Non attraverso la filosofia ma grazie all'arte, cioè attraverso un sapere intuitivo che va al di là dello
spirito teoretico e dello spirito pratico, poiché conscio e inconscio, natura e libertà possono coesistere
soltanto nell`attività creatrice. Il genio artistico è infatti creatore, è un io intelligente che opera come la
natura, però con una sostanziale differenza: mentre la natura procede dall'inconscio per giungere alla
coscienza, l'artista parte dalla coscienza per giungere all'inconscio. L'artista è in grado di esprimere
anche cose che non comprende compiutamente, cose che hanno un senso infinito; e proprio il fatto che
il soggetto che contempla l'opera d'arte non sappia distinguere se l'infinito sia in essa o in se stesso,
manifesta concretamente l' identificazione di io e non-io. Schelling definisce la natura "un'opera d'arte
inconscia", una "poesia divina": nella sua esaltazione dell'attività artistica, egli afferma che non e tanto
l'arte a essere bella perché imita la natura, ma che è la natura a essere bella perche allude alla
perfezione dell'arte.
L'assoluto come Dio
Dopo la rottura con Hegel, e sicuramente influenzato dal panteismo di Spinoza e dalla mistica tedesca,
Schelling arriva progressivamente a identificare l'assoluto con Dio. E, soprattutto nell'ultima fase della
sua riflessione (negli anni delle lezioni berlinesi), giunge a una sorta di religione filosofica,
rivendicando una forma di empirismo filosofico riconosce come unica e vera esperienza quella che sa
cogliere il manifestarsi di Dio nella natura le nella storia.
La logica hegeliana come filosofia negativa
La volontà di contrapporsi a Hegel porta Schelling a distinguere, nelle lezioni berlinesi, filosofia
negativa e filosofia positiva. La logica hegeliana viene da lui descritta come un paradigma di filosofia
negativa: pensiero puro, logicamente autosufficiente, che si serve della ragione e vuole tutto
dimostrare ed esaurire; essa non sa però cogliere l'essenza del divino e può solo stabilire le condizioni
negative delle cose.

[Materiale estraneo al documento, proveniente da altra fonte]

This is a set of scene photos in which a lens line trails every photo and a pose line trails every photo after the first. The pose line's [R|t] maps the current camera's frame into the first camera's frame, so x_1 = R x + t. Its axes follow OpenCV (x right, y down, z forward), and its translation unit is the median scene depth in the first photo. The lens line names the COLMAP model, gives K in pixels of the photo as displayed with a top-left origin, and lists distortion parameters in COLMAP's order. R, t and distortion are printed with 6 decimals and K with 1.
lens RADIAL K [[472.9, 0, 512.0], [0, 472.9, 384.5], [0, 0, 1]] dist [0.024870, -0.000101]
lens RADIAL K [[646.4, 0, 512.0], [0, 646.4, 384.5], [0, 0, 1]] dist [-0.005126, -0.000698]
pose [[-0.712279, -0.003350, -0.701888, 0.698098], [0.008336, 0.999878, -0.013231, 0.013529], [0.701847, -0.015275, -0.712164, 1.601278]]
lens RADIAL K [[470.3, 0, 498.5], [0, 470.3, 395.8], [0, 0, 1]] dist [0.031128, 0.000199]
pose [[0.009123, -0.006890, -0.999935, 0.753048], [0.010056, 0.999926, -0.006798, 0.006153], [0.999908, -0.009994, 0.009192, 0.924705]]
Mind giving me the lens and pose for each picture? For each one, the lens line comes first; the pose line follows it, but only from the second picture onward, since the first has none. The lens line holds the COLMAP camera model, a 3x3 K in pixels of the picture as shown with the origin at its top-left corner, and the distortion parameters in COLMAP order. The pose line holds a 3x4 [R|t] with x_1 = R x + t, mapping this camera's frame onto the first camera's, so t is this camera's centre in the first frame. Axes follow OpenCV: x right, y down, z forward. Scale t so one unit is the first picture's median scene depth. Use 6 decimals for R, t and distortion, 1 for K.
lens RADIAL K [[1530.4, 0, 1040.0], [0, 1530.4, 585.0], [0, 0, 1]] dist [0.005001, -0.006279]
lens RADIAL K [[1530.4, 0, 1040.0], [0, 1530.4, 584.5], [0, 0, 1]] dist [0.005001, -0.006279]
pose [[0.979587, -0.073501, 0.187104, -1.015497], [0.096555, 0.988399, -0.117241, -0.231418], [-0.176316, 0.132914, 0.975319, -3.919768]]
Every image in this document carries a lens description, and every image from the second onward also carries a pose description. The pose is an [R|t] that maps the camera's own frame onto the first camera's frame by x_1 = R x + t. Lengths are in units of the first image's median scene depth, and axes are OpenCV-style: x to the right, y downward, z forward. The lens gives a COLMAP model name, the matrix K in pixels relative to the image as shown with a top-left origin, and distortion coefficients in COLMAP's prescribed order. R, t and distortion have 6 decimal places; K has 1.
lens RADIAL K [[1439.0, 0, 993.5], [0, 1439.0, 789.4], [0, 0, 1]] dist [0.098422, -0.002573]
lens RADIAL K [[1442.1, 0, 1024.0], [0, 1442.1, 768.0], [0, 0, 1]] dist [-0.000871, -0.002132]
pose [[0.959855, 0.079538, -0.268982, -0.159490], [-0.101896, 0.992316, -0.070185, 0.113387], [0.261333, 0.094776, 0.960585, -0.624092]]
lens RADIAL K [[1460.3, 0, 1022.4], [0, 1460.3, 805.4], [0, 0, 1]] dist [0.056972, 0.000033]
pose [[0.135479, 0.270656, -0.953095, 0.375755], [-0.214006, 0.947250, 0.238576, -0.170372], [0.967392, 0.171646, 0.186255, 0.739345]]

La filosofia positiva riconosce invece l'insufficienza del pensiero logico: l'uomo,
attraverso la fede, si confronta con ciò che gli è opposto e irriducibile, Dio, non per capire e spiegare,
ma per lasciarsi penetrare dalla rivelazione divina.
La filosofia di Schelling come semplice antitesi?
Secondo lo schema tradizionale (beninteso, di origine hegeliana!), la riflessione di Schelling, che esalta
la natura e l'oggettività rispetto all'io assoluto di Fichte, costituisce un semplice momento di passaggio
in vista della grande sintesi di soggettività e oggettività operata da Hegel. Si tratta ovviamente di una
semplificazione riduttiva, che sarà però accettata da quasi tutti fino alla fine dell'Ottocento. Farà
eccezione Kierkegaard, che nella sua polemica contro il sistema hegeliano riprenderà proprio le
osservazioni di Schelling sulla filosofia negativa. Schelling rimane comunque essenzialmente il
filosofo del romanticismo, per l'intrecciarsi nelle sue opere di infinite e suggestive riflessioni sulla
natura, sull'arte, sull'irrazionale, sull'inconscio e il misticismo religioso, oltre che per la concezione
della poesia come essenza dell'universo per l'esaltazione del genio artistico come l'unico capace di
penetrare il senso oscuro e infinito delle cose.